É preciso coragem para realizar um filme como O Amor É Estranho. Não pelo teor de sua trama, muito menos por conter cenas impróprias. Justamente pelo contrário: pelo comum, pelo sincero e ordinário da situação.
Ben e George (os excelentes veteranos John Lithgow e Alfred Molina) vivem juntos há quarenta anos e acabaram de se casar. O casamento, acima da felicidade, traz uma consequência desastrosa: George é demitido da escola católica onde trabalha há 12 anos porque as pessoas viram suas fotos com Ben após o casamento. Não que ninguém soubesse do relacionamento, mas ver as fotos é diferente de saber e jogar para baixo do tapete. Com a demissão veio um problema ainda maior: eles não conseguirão manter o apartamento que compraram há pouco tempo e até acharem outro lugar para morar vão precisar de um lugar para ficar.

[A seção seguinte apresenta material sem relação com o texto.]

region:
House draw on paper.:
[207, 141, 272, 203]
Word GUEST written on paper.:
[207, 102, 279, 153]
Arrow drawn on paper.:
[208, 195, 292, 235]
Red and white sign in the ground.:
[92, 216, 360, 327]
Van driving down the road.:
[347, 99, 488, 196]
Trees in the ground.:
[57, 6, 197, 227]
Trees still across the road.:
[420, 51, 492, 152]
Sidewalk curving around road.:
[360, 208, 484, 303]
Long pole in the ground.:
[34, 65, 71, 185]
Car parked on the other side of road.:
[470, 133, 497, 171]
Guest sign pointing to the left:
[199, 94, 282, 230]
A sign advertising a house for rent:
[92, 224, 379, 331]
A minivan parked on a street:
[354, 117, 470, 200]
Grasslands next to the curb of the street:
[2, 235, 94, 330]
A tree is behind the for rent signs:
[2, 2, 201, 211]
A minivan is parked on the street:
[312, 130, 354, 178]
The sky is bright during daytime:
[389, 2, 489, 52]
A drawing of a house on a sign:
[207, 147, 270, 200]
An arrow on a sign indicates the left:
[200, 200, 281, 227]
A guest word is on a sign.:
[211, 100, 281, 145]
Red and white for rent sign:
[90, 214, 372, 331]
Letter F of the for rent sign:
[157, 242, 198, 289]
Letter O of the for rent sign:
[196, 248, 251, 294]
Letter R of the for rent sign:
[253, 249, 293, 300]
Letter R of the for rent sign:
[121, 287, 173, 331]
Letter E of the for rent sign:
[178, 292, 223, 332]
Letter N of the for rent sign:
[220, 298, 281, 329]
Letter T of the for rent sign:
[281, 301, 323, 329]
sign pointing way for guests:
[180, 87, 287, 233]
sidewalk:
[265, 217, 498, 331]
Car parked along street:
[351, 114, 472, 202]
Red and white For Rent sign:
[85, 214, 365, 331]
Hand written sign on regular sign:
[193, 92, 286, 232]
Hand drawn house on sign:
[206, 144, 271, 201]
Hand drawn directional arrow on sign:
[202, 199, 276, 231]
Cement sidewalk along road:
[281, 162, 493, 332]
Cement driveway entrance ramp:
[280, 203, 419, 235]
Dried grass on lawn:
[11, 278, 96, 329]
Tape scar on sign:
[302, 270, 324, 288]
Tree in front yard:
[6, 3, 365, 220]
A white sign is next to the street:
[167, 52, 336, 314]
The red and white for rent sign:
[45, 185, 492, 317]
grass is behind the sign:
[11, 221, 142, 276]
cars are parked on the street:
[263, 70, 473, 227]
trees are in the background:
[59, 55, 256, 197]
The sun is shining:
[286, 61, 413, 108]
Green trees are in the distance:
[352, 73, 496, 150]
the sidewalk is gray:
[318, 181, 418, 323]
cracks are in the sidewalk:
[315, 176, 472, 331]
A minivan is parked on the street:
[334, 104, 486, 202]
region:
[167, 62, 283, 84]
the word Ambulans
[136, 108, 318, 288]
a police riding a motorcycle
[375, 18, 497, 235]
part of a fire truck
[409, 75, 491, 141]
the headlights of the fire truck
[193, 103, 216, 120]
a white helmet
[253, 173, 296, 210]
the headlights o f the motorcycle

Neste ponto O Amor É Estranho toca em uma ferida de todos nós, héteros ou gays, casados ou solteiros, jovens ou velhos: o medo de depender de outras pessoas. Ben e George irão depender da bondade da família para se ajeitarem enquanto as coisas não dão certo. E cutucando nesta ferida, o longa do diretor Ira Sachs nos coloca não apenas no lugar dos dois homens, mas de todos os outros personagens: a mulher que oferece abrigo mas logo percebe que a situação será insustentável (por mais fácil de lidar que eles sejam) e aquela sensação de “visita que não deve durar mais de três dias” começa a aparecer; o rapaz que também oferece o sofá mas se esquece que tem uma pessoa de mais idade na casa e continua vivendo sua vida desregrada de festas noturnas; o adolescente que tem seu quarto invadido por aquele parente, quase um estranho, presente dia e noite em sua intimidade. Até onde o ‘ele não vai incomodar’ vai e quando deixa de ser verdade?
O Amor É Estranho é de uma sinceridade cruel e de uma transparência aterradora. Será que, em algum momento da vida, todos passaremos por situação semelhante? Este se sentir humilhado, este orgulho ferido, este ‘precisar do outro’ faz bem ou mal? O carinho e a cumplicidade de Ben e George não poderiam ser melhor expressados em tela. Lightgow e Molina demonstram um talento e uma confiança e cumplicidade tão reais que por vezes o filme emociona, ainda que não seja nem um pouco maniqueísta.
A vida de duas pessoas maduras afetada pelo preconceito. Esta poderia ser a mensagem maior do filme. No entanto ele não se limita a algo tão simplista e, utilizando este ponto de partida, nos leva para dentro da vida daquelas pessoas quase como voyeurs, e ficamos ali testemunhando o amor entre aqueles dois homens e de que forma eles afetam a vida dos outros à sua volta, mas que bem poderia ser entre um homem e uma mulher. O fato de ser um casal gay em nada interfere com o poder e a franqueza desta história que, mesmo quando poderia nos manipular para nos fazer chorar, prefere continuar terna e leve, sem se valer de falsos truques ou saídas fáceis. O Amor É Estranho é um filme poderoso em seu retrato do amor e da cumplicidade. E ao mesmo tempo é um filme leve, fácil de se assistir. Uma daquelas coisas que poucas pessoas irão ver, mas que deve ser descoberto por todos os tipos de público.